This week I tasted the second beer in a series I’m doing: Innis & Gunn’s Highland Cask. This beer is a Scotch ale, which is a family of beer seen only occasionally here in the United States. These beers are actually casualties of America’s obsession with hops, as they are typically very malt focused. I’m doing a series on these beers because most people are unaware that they exist, and many people will really enjoy them.

The birth of Innis & Gunn is perhaps one of the most interesting brewery stories that has ever been told. Master brewer Dougal Sharp was enlisted by a whiskey distiller to help produce an ale-finished whiskey. Sharp succeeded, composing a special recipe to season the barrels before they were used to age the whiskey. The beer that was created in the barrels was actually poured out until a couple of the laborers at the distillery tried it and realized that it tasted fantastic. Sharp then quit his job and began perfecting the beer he had accidently stumbled upon, for the course of a year, before finally releasing the Original variety. Several other beers have followed, including this week’s, which is aged in casks that have already contained malt whiskey.

This beer should be served in a pint glass, and I think it will pair really well with a wide variety of foods. Anything sweet and savory should work well, but spicy foods would work better with an IPA. I actually think this would go well with chicken, which a lot of American pale ales overpower.

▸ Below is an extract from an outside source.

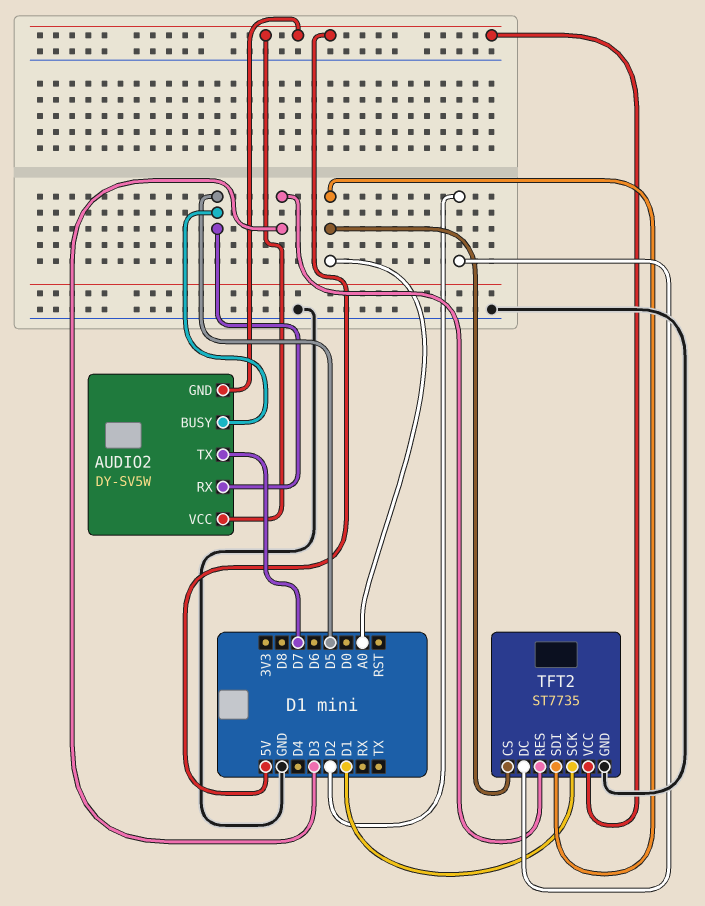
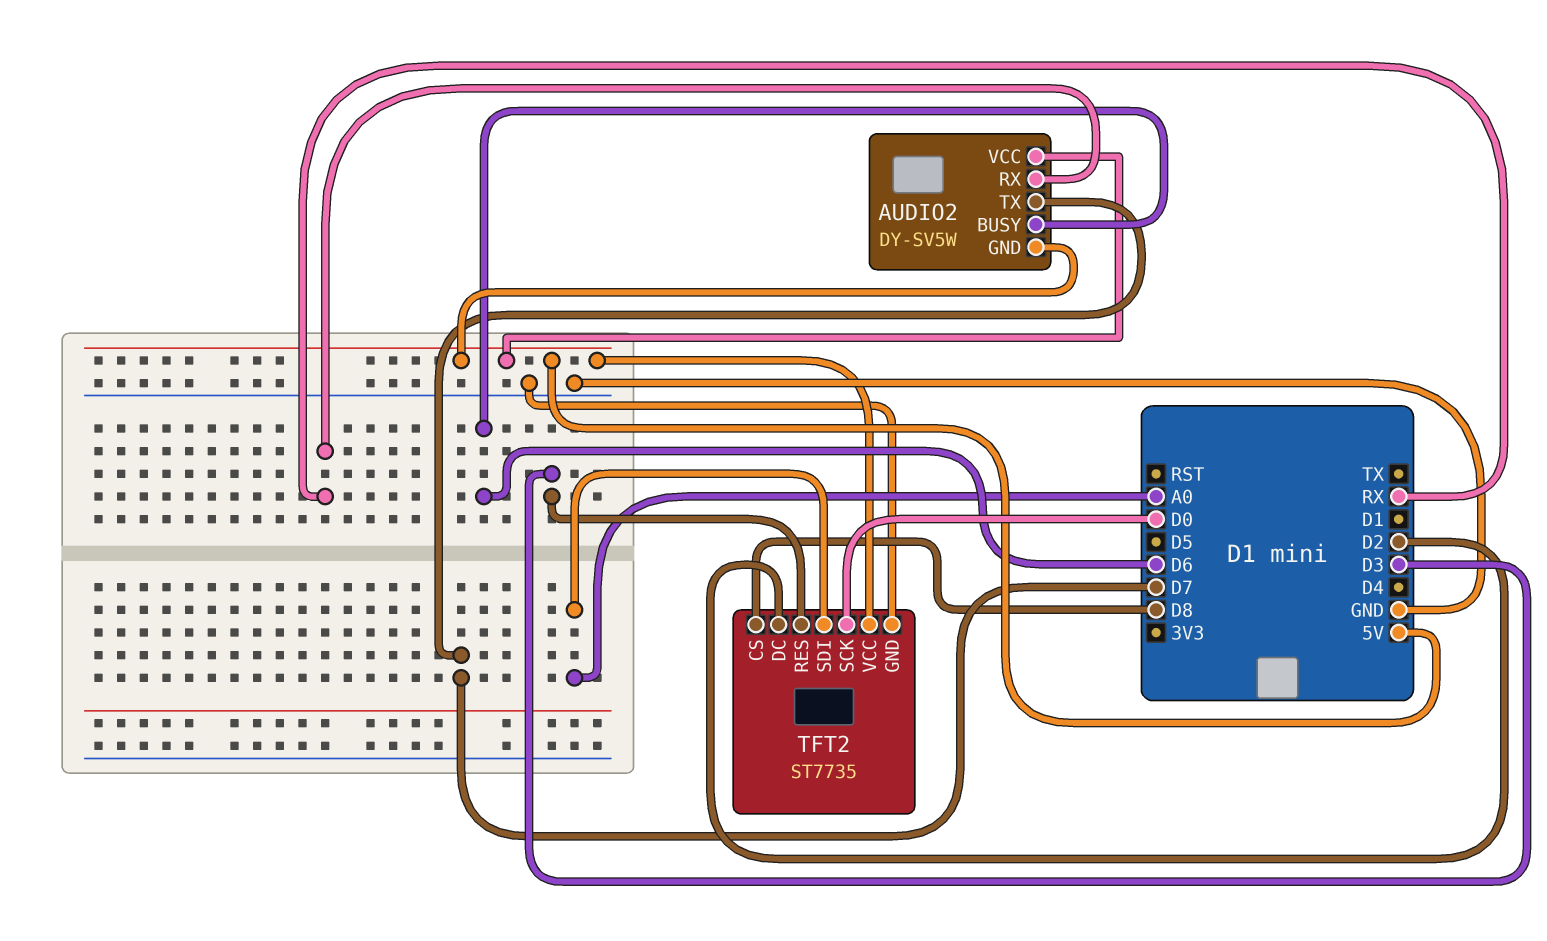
AUDIO2 pin BUSY: D5 -> D6
AUDIO2 pin RX: D5 -> RX
TFT2 pin CS: A0 -> D8
TFT2 pin SCK: D1 -> D0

The beer poured a beautiful clear copper, which was pure gold around the edges. The head formed as a sliver of light tan foam, but this settled out quickly to just a ring of very fine bubbles around the edge. This head actually didn’t leave much lacing, even though the ring of bubbles was long lasting, as the fine bubbles just flowed down the wall of the glass after each sip. The aroma was surprisingly bright, with both lemon and slight pine notes standing out over the sweet caramel malt character. The lemon citrus notes were actually surprisingly tart, which provided a nice counterpoint to a very complex vanilla character lurking in the nose. The mouthfeel was actually quite nice, combining low carbonation with a moderately full body. The real key, though, was that the body didn’t linger but rather just faded away. The taste was surprisingly sweet, with mostly a caramel vanilla character. Virtually no bitterness was present.

Overall, this beer is definitely worth trying, especially for fans of bourbon. Though I prefer drier beers, the vanilla aspect of this drink isn’t too overpowering. In fact, the sweetness and smoothness of the Innis & Gunn’s is heightened, adding more to the overall character of the beer.